Stored entries
--------
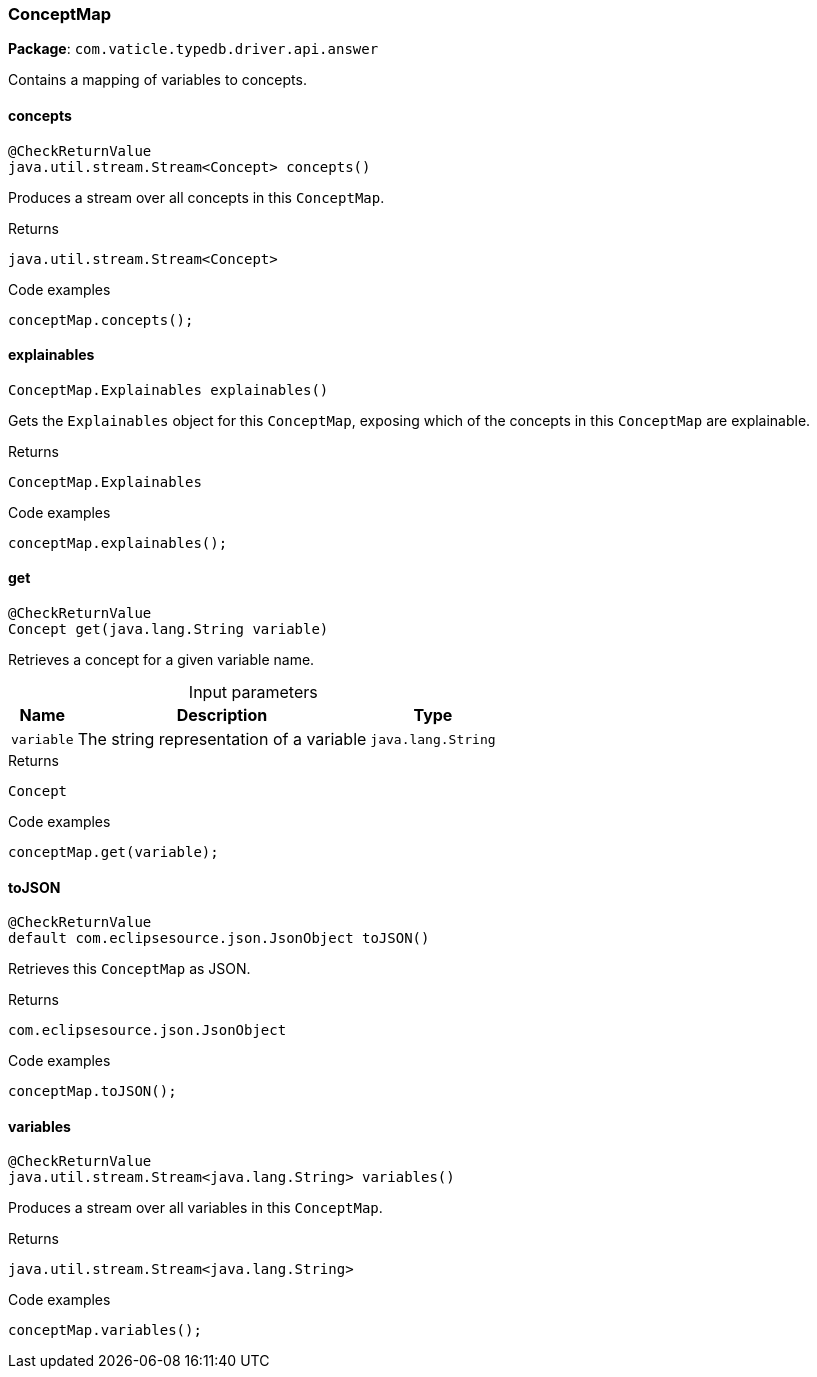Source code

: [#_ConceptMap]
=== ConceptMap

*Package*: `com.vaticle.typedb.driver.api.answer`

Contains a mapping of variables to concepts.

// tag::methods[]
[#_ConceptMap_concepts_]
==== concepts

[source,java]
----
@CheckReturnValue
java.util.stream.Stream<Concept> concepts()
----

Produces a stream over all concepts in this ``ConceptMap``. 


[caption=""]
.Returns
`java.util.stream.Stream<Concept>`

[caption=""]
.Code examples
[source,java]
----
conceptMap.concepts();
----

[#_ConceptMap_explainables_]
==== explainables

[source,java]
----
ConceptMap.Explainables explainables()
----

Gets the ``Explainables`` object for this ``ConceptMap``, exposing which of the concepts in this ``ConceptMap`` are explainable. 


[caption=""]
.Returns
`ConceptMap.Explainables`

[caption=""]
.Code examples
[source,java]
----
conceptMap.explainables();
----

[#_ConceptMap_get_java_lang_String]
==== get

[source,java]
----
@CheckReturnValue
Concept get​(java.lang.String variable)
----

Retrieves a concept for a given variable name. 


[caption=""]
.Input parameters
[cols="~,~,~"]
[options="header"]
|===
|Name |Description |Type
a| `variable` a| The string representation of a variable a| `java.lang.String`
|===

[caption=""]
.Returns
`Concept`

[caption=""]
.Code examples
[source,java]
----
conceptMap.get(variable);
----

[#_ConceptMap_toJSON_]
==== toJSON

[source,java]
----
@CheckReturnValue
default com.eclipsesource.json.JsonObject toJSON()
----

Retrieves this ``ConceptMap`` as JSON. 


[caption=""]
.Returns
`com.eclipsesource.json.JsonObject`

[caption=""]
.Code examples
[source,java]
----
conceptMap.toJSON();
----

[#_ConceptMap_variables_]
==== variables

[source,java]
----
@CheckReturnValue
java.util.stream.Stream<java.lang.String> variables()
----

Produces a stream over all variables in this ``ConceptMap``. 


[caption=""]
.Returns
`java.util.stream.Stream<java.lang.String>`

[caption=""]
.Code examples
[source,java]
----
conceptMap.variables();
----

// end::methods[]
--------
Every record above should come back exactly, but without its pictures.

* _RESULT OF THIS EXERCISE_:
Source code

: [#_ConceptMap]
=== ConceptMap

*Package*: `com.vaticle.typedb.driver.api.answer`

Contains a mapping of variables to concepts.

// tag::methods[]
[#_ConceptMap_concepts_]
==== concepts

[source,java]
----
@CheckReturnValue
java.util.stream.Stream<Concept> concepts()
----

Produces a stream over all concepts in this ``ConceptMap``. 


[caption=""]
.Returns
`java.util.stream.Stream<Concept>`

[caption=""]
.Code examples
[source,java]
----
conceptMap.concepts();
----

[#_ConceptMap_explainables_]
==== explainables

[source,java]
----
ConceptMap.Explainables explainables()
----

Gets the ``Explainables`` object for this ``ConceptMap``, exposing which of the concepts in this ``ConceptMap`` are explainable. 


[caption=""]
.Returns
`ConceptMap.Explainables`

[caption=""]
.Code examples
[source,java]
----
conceptMap.explainables();
----

[#_ConceptMap_get_java_lang_String]
==== get

[source,java]
----
@CheckReturnValue
Concept get​(java.lang.String variable)
----

Retrieves a concept for a given variable name. 


[caption=""]
.Input parameters
[cols="~,~,~"]
[options="header"]
|===
|Name |Description |Type
a| `variable` a| The string representation of a variable a| `java.lang.String`
|===

[caption=""]
.Returns
`Concept`

[caption=""]
.Code examples
[source,java]
----
conceptMap.get(variable);
----

[#_ConceptMap_toJSON_]
==== toJSON

[source,java]
----
@CheckReturnValue
default com.eclipsesource.json.JsonObject toJSON()
----

Retrieves this ``ConceptMap`` as JSON. 


[caption=""]
.Returns
`com.eclipsesource.json.JsonObject`

[caption=""]
.Code examples
[source,java]
----
conceptMap.toJSON();
----

[#_ConceptMap_variables_]
==== variables

[source,java]
----
@CheckReturnValue
java.util.stream.Stream<java.lang.String> variables()
----

Produces a stream over all variables in this ``ConceptMap``. 


[caption=""]
.Returns
`java.util.stream.Stream<java.lang.String>`

[caption=""]
.Code examples
[source,java]
----
conceptMap.variables();
----

// end::methods[]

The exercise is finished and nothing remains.